Mira Murati, mantan CTO, merasa sama tidak nyamannya. “Saya tidak nyaman dengan Sam memimpin kita menuju AGI,” katanya. Dia menggambarkan pola toksik di mana Altman akan mengatakan apa yang orang inginkan untuk didengar, lalu merusak mereka jika mereka menghalangi jalannya. Hal ini menunjukkan manipulasi yang menurut mantan anggota dewan OpenAI, Tasha McCauley, “harus tidak dapat diterima” ketika taruhannya keamanan AI setinggi ini.
Krisis kepercayaan ini telah memiliki konsekuensi nyata. Orang dalam mengatakan budaya di OpenAI telah berubah, dengan pekerjaan penting keamanan AI menjadi prioritas kedua dibandingkan peluncuran “produk yang mengkilap”. Jan Leike, yang memimpin tim bertanggung jawab atas keamanan jangka panjang, mengatakan mereka “berlayar melawan angin”, kesulitan mendapatkan sumber daya yang dibutuhkan untuk penelitian vital mereka.
Seorang mantan karyawan lainnya, William Saunders, bahkan memberikan kesaksian yang mengerikan di hadapan Senat AS, mengungkapkan bahwa selama periode yang cukup lama, keamanan begitu lemah sehingga ratusan insinyur dapat mencuri teknologi kecerdasan buatan (AI) paling canggih milik perusahaan, termasuk GPT-4.
Seruan mendesak untuk memprioritaskan keamanan kecerdasan buatan (AI) di OpenAI
Namun, mereka yang telah pergi tidak sekadar pergi begitu saja. Mereka telah merancang peta jalan untuk menarik OpenAI kembali dari tepi jurang, upaya terakhir untuk menyelamatkan misi asli perusahaan.
Mereka menuntut agar hati nurani nirlaba perusahaan diberikan kekuasaan yang nyata kembali, dengan hak veto yang tak tergoyahkan atas keputusan keamanan. Mereka mendesak kepemimpinan yang jelas dan jujur, termasuk penyelidikan baru dan menyeluruh terhadap perilaku Sam Altman.
Mereka menginginkan pengawasan yang nyata dan independen, sehingga OpenAI tidak bisa menilai sendiri pekerjaan rumahnya dalam hal keamanan AI. Dan mereka memohon agar tercipta budaya di mana orang bisa berbicara tentang kekhawatiran mereka tanpa takut kehilangan pekerjaan atau tabungan—tempat dengan perlindungan nyata bagi pelapor.
Akhirnya, mereka bersikeras agar OpenAI tetap pada janji finansial aslinya: batas keuntungan harus tetap berlaku. Tujuannya haruslah manfaat publik, bukan kekayaan pribadi yang tak terbatas.

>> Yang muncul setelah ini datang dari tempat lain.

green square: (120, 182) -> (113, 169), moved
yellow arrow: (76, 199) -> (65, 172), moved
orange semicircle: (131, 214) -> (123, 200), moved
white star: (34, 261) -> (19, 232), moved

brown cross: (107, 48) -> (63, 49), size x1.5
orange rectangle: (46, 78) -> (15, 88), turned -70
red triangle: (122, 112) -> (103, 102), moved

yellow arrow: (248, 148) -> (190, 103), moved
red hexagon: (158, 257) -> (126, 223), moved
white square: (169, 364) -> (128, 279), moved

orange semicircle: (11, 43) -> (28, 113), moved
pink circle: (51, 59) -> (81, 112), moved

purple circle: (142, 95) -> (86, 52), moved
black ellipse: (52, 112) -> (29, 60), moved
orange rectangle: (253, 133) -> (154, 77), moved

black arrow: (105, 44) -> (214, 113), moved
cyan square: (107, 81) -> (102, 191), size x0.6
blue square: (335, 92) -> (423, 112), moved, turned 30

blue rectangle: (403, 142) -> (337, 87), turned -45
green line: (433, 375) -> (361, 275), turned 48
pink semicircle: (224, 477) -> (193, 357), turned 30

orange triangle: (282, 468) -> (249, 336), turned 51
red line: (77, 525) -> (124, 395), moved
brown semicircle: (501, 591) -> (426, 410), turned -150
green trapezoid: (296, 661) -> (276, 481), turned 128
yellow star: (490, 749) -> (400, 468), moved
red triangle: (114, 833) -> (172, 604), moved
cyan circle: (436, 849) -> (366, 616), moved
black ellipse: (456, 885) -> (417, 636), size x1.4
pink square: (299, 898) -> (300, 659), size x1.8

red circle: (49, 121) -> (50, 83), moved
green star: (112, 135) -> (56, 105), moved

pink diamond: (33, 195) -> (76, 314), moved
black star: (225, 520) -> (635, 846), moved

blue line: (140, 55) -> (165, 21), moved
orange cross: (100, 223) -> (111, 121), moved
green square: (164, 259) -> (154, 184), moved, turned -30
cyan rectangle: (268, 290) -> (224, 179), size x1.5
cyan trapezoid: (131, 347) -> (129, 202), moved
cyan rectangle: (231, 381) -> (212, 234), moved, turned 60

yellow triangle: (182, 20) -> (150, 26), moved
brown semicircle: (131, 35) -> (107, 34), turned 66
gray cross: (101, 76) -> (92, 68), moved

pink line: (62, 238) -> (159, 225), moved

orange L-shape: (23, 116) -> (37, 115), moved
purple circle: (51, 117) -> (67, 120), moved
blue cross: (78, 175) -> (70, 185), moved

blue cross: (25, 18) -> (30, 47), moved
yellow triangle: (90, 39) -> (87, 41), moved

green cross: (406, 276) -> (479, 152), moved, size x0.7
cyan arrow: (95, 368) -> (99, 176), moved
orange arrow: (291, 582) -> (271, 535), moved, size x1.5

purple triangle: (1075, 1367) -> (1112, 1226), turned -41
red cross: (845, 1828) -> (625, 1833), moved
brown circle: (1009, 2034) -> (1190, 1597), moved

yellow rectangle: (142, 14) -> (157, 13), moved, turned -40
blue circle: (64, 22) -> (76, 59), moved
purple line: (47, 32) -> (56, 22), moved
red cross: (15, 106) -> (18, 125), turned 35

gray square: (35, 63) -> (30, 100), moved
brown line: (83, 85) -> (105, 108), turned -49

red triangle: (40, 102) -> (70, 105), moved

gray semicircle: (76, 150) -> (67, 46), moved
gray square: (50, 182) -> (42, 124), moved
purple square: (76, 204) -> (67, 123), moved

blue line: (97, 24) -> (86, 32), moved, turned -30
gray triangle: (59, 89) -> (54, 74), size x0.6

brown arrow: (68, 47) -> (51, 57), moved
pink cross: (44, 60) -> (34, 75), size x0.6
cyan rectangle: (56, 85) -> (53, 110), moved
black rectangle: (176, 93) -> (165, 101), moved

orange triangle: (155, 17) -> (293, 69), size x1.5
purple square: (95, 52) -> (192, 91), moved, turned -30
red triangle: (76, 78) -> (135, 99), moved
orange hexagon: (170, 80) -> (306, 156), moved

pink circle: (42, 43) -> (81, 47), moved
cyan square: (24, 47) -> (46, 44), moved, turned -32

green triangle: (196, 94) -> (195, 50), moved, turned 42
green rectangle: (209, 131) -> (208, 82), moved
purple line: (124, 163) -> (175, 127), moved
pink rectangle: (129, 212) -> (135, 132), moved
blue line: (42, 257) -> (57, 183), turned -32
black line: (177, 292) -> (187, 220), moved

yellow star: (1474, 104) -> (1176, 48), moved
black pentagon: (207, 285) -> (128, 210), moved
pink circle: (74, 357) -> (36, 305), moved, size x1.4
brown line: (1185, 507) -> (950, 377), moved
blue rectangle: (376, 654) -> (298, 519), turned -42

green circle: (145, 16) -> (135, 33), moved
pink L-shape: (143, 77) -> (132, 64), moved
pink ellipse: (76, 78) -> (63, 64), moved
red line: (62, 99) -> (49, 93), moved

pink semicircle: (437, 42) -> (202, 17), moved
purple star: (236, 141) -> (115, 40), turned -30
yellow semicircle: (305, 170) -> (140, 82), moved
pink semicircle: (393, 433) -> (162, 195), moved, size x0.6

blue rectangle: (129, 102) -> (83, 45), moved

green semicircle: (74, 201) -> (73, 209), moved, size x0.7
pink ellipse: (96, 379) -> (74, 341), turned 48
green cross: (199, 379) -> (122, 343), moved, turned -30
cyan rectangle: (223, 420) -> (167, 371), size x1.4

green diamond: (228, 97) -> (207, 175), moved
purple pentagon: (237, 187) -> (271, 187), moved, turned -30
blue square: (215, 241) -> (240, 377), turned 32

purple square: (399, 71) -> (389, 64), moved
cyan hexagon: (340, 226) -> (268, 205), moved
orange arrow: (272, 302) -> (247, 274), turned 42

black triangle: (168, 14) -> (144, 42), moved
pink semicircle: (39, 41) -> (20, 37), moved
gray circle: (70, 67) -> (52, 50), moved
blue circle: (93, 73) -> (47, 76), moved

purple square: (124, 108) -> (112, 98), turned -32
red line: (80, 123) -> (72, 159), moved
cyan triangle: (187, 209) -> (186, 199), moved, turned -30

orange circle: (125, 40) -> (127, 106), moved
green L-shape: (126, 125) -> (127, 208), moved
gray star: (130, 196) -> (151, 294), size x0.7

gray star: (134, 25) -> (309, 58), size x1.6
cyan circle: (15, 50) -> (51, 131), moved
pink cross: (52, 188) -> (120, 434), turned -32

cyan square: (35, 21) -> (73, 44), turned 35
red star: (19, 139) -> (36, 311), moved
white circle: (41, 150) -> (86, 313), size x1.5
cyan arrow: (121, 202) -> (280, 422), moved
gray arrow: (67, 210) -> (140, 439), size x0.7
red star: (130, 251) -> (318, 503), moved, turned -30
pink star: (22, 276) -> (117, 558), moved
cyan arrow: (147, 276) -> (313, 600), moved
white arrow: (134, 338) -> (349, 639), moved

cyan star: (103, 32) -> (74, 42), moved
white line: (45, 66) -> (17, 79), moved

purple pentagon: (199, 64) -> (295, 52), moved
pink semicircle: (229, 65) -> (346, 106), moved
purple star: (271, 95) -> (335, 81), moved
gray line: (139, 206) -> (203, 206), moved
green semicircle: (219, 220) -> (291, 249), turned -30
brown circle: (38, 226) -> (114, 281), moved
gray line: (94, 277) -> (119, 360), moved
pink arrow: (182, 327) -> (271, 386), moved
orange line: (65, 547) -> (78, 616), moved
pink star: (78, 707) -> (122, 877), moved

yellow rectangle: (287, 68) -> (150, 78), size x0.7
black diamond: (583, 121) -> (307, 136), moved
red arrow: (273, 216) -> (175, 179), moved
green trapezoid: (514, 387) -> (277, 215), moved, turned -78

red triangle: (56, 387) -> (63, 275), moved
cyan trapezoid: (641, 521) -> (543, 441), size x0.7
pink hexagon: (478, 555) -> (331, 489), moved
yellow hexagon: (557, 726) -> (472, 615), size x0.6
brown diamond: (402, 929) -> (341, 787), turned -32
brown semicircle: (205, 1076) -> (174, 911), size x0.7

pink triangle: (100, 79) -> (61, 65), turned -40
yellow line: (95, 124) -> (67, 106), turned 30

Ini bukan hanya tentang drama internal di perusahaan Silicon Valley. OpenAI sedang mengembangkan teknologi yang dapat mengubah dunia kita dengan cara yang sulit dibayangkan. Pertanyaan yang dipaksa oleh mantan karyawannya untuk kita semua tanyakan adalah sederhana namun mendalam: siapa yang kita percayai untuk membangun masa depan kita?
Seperti yang diperingatkan oleh mantan anggota dewan Helen Toner berdasarkan pengalamannya sendiri, “pengawasan internal menjadi rapuh ketika uang dipertaruhkan”.
Saat ini, orang-orang yang paling mengenal OpenAI memberitahu kita bahwa pagar pengaman tersebut hampir hancur.